Exercise goal | Copy out every line from the records that includes "void".

- Opening Delimiter -

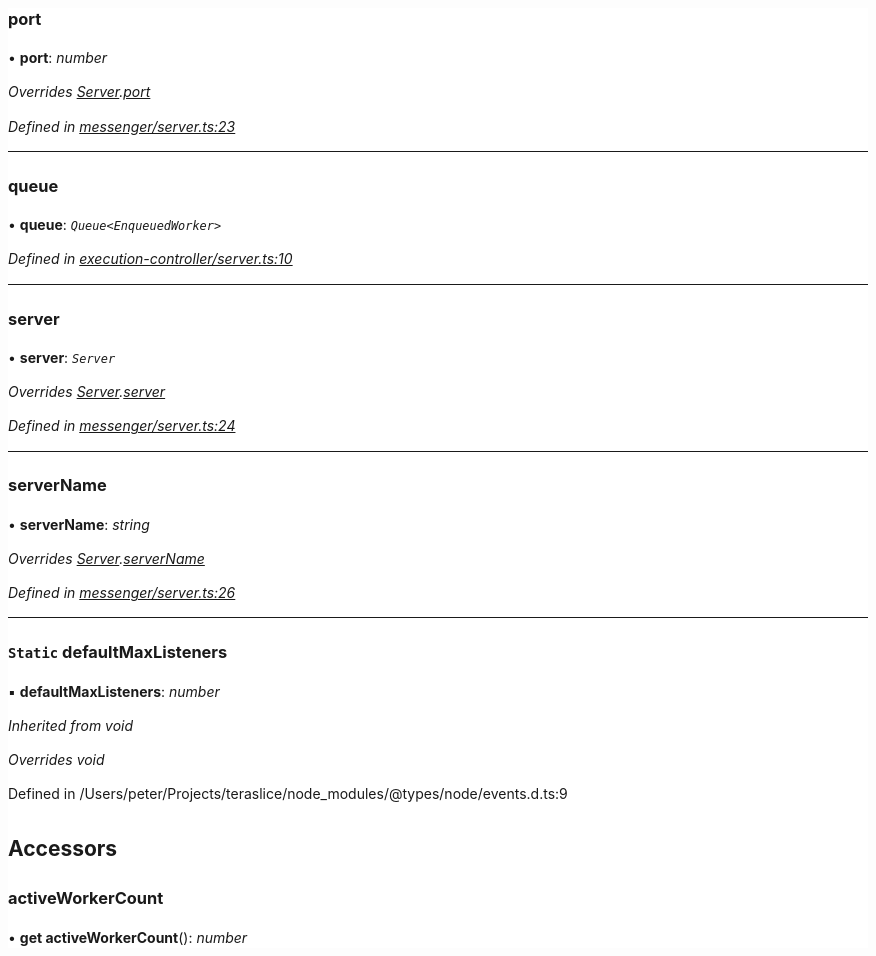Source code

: ###  port

• **port**: *number*

*Overrides [Server](server.md).[port](server.md#port)*

*Defined in [messenger/server.ts:23](https://github.com/terascope/teraslice/blob/9dc0f8b8/packages/teraslice-messaging/src/messenger/server.ts#L23)*

___

###  queue

• **queue**: *`Queue<EnqueuedWorker>`*

*Defined in [execution-controller/server.ts:10](https://github.com/terascope/teraslice/blob/9dc0f8b8/packages/teraslice-messaging/src/execution-controller/server.ts#L10)*

___

###  server

• **server**: *`Server`*

*Overrides [Server](server.md).[server](server.md#server)*

*Defined in [messenger/server.ts:24](https://github.com/terascope/teraslice/blob/9dc0f8b8/packages/teraslice-messaging/src/messenger/server.ts#L24)*

___

###  serverName

• **serverName**: *string*

*Overrides [Server](server.md).[serverName](server.md#servername)*

*Defined in [messenger/server.ts:26](https://github.com/terascope/teraslice/blob/9dc0f8b8/packages/teraslice-messaging/src/messenger/server.ts#L26)*

___

### `Static` defaultMaxListeners

▪ **defaultMaxListeners**: *number*

*Inherited from void*

*Overrides void*

Defined in /Users/peter/Projects/teraslice/node_modules/@types/node/events.d.ts:9

## Accessors

###  activeWorkerCount

• **get activeWorkerCount**(): *number*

- Closing Delimiter -

Result of this exercise |
*Inherited from void*
*Overrides void*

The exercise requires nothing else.